Combination Therapies: A Tipping Point for Cancer Drug Costs?

Leonard B. Saltz, MD


November 09, 2017

Hello. My name is Leonard Saltz. I'm a medical oncologist at Memorial Sloan Kettering Cancer Center in New York. I am chair of the GI oncology group as well as chair of the hospital's pharmacy committee.

This question often comes up: At what point will we reach a critical tipping point where we can't afford to provide the therapies that we want? This is becoming a problem as we start to think about multiple combination therapies, either combinations of novel immuno-oncology agents such as checkpoint inhibitors, novel targeted agents, or a combination of targeted agents and checkpoint inhibitors.

When I talk about drug prices being unsustainable, nobody argues with that anymore.

All of these agents are coming onto the market with price tags that are often running in excess of $150,000 per year. That's just the cost of an individual drug. If we now have two or three drugs in that price range, and then we start to consider the supportive care medications—and this is before we even get to the costs of the doctor's fees, nursing fees, pharmacy fees, the cost of taking care of the complications, and the potential costs of hospitalization—it's easy to see how these prices can spin out of control very quickly.

When I talk about drug prices being unsustainable, nobody argues with that anymore. There's general agreement that we can't sustain the current practices in drug pricing. The question is: How do we deal with it? What does unsustainable mean? It means that it's going to fall apart in some way. If we don't find a way to let it down gently, the only logical assumption is that it's going to very suddenly crash one day.

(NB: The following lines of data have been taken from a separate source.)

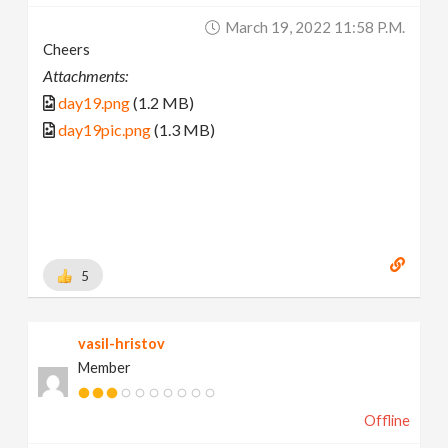
March 19, 2022 11:58 P.m.
Cheers
Attachments:
day19.png
(1.2 MB)
day19pic.png
(1.3 MB)
5
vasil-hristov
Member
Offline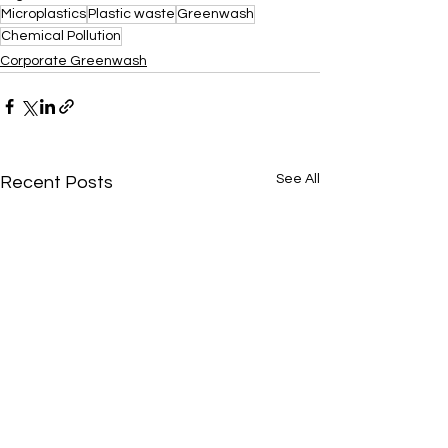
Microplastics
Plastic waste
Greenwash
Chemical Pollution
Corporate Greenwash
See All
Recent Posts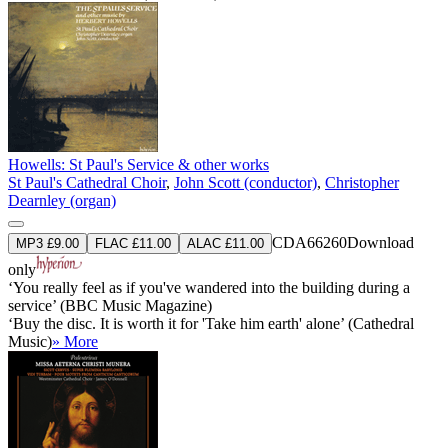
Howells: St Paul's Service & other works
St Paul's Cathedral Choir
,
John Scott (conductor)
,
Christopher
Dearnley (organ)
CDA66260
Download
MP3 £9.00
FLAC £11.00
ALAC £11.00
only
‘You really feel as if you've wandered into the building during a
service’ (BBC Music Magazine)
‘Buy the disc. It is worth it for 'Take him earth' alone’ (Cathedral
Music)
» More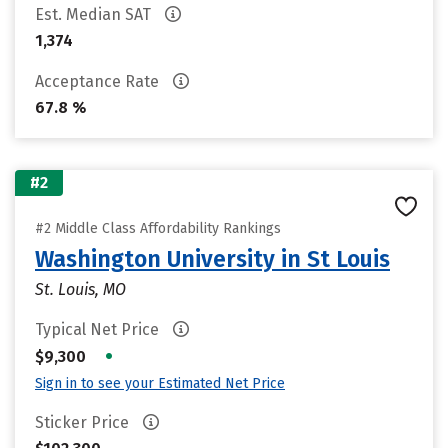
Est. Median SAT
1,374
Acceptance Rate
67.8 %
#2
#2 Middle Class Affordability Rankings
Washington University in St Louis
St. Louis, MO
Typical Net Price
•
$9,300
Sign in to see your Estimated Net Price
Sticker Price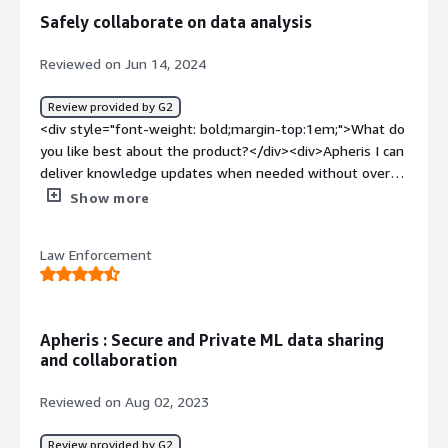
style="font-weight: bold;margin-top:1em;">What
Safely collaborate on data analysis
problems is the product solving and how is that
benefiting you?</div><div>Data Sharing without
Reviewed on Jun 14, 2024
compromising the privacy of sensitive data.</div>
Review provided by G2
<div style="font-weight: bold;margin-top:1em;">What do
you like best about the product?</div><div>Apheris I can
deliver knowledge updates when needed without over-
communicating about secrets. The anonymization
Show more
features are strong and I do not see the potential of
identifying anyone unless all the fields are filled.</div>
Law Enforcement
<div style="font-weight: bold;margin-top:1em;">What do
you dislike about the product?</div><div>The framework
was also somewhat generic on the right kind of
granularity for data access controls. The current
Apheris : Secure and Private ML data sharing
limitation however involves a certain level of
and collaboration
inconvenience when setting up different permissions for
different collaborators.</div><div style="font-weight:
Reviewed on Aug 02, 2023
bold;margin-top:1em;">What problems is the product
solving and how is that benefiting you?</div>
Review provided by G2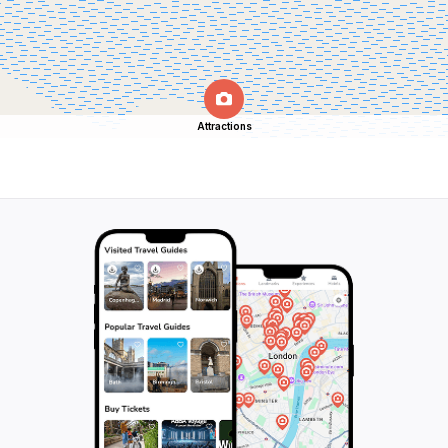
Attractions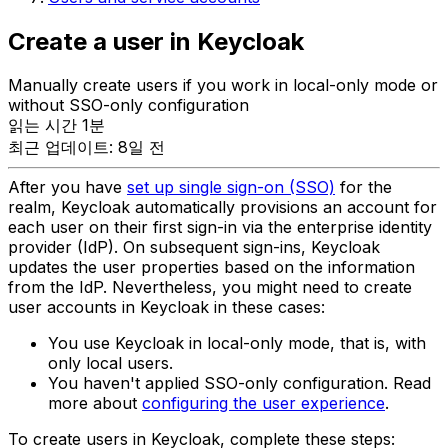
Create a user in Keycloak
Manually create users if you work in local-only mode or
without SSO-only configuration
읽는 시간 1분
최근 업데이트: 8일 전
After you have
set up single sign-on (SSO)
for the
realm, Keycloak automatically provisions an account for
each user on their first sign-in via the enterprise identity
provider (IdP). On subsequent sign-ins, Keycloak
updates the user properties based on the information
from the IdP. Nevertheless, you might need to create
user accounts in Keycloak in these cases:
You use Keycloak in local-only mode, that is, with
only local users.
You haven't applied SSO-only configuration. Read
more about
configuring the user experience
.
To create users in Keycloak, complete these steps:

We're going to have to look at cost and value. We're going to have to look not only at the actual dollar amount that's being spent on a drug but the dollar amount being spent on the overall therapeutic plan and the incremental benefit that is realistic for the patient to expect to receive. We may have to make some very difficult choices for something that is dramatically more expensive [and] maybe just a little bit better.

The low-hanging fruit is looking for those circumstances where something is dramatically more expensive and no better. There's an interesting article recently in JAMA looking at treatment for macular degeneration with vascular endothelial growth factor inhibitors—a comparison of bevacizumab versus aflibercept where the bevacizumab dose costs $60, and the aflibercept dose costs $1800. Noninferiority was achieved in the clinical trial, suggesting that it would be reasonable to use either one. Those kinds of studies are doable and need to be done in oncology; we're going to need to look at expensive versus less expensive options. We need to consider who, if anyone, can be treated with the most expensive [option] and where those more expensive ones might not be value added for certain types of cancers or certain stages of cancer.

We're going to have to risk stratify and figure out how to get the most benefit to our patients in a cost-effective manner in order to be able to provide all of the patients who need [cancer treatment] with the drugs that they need.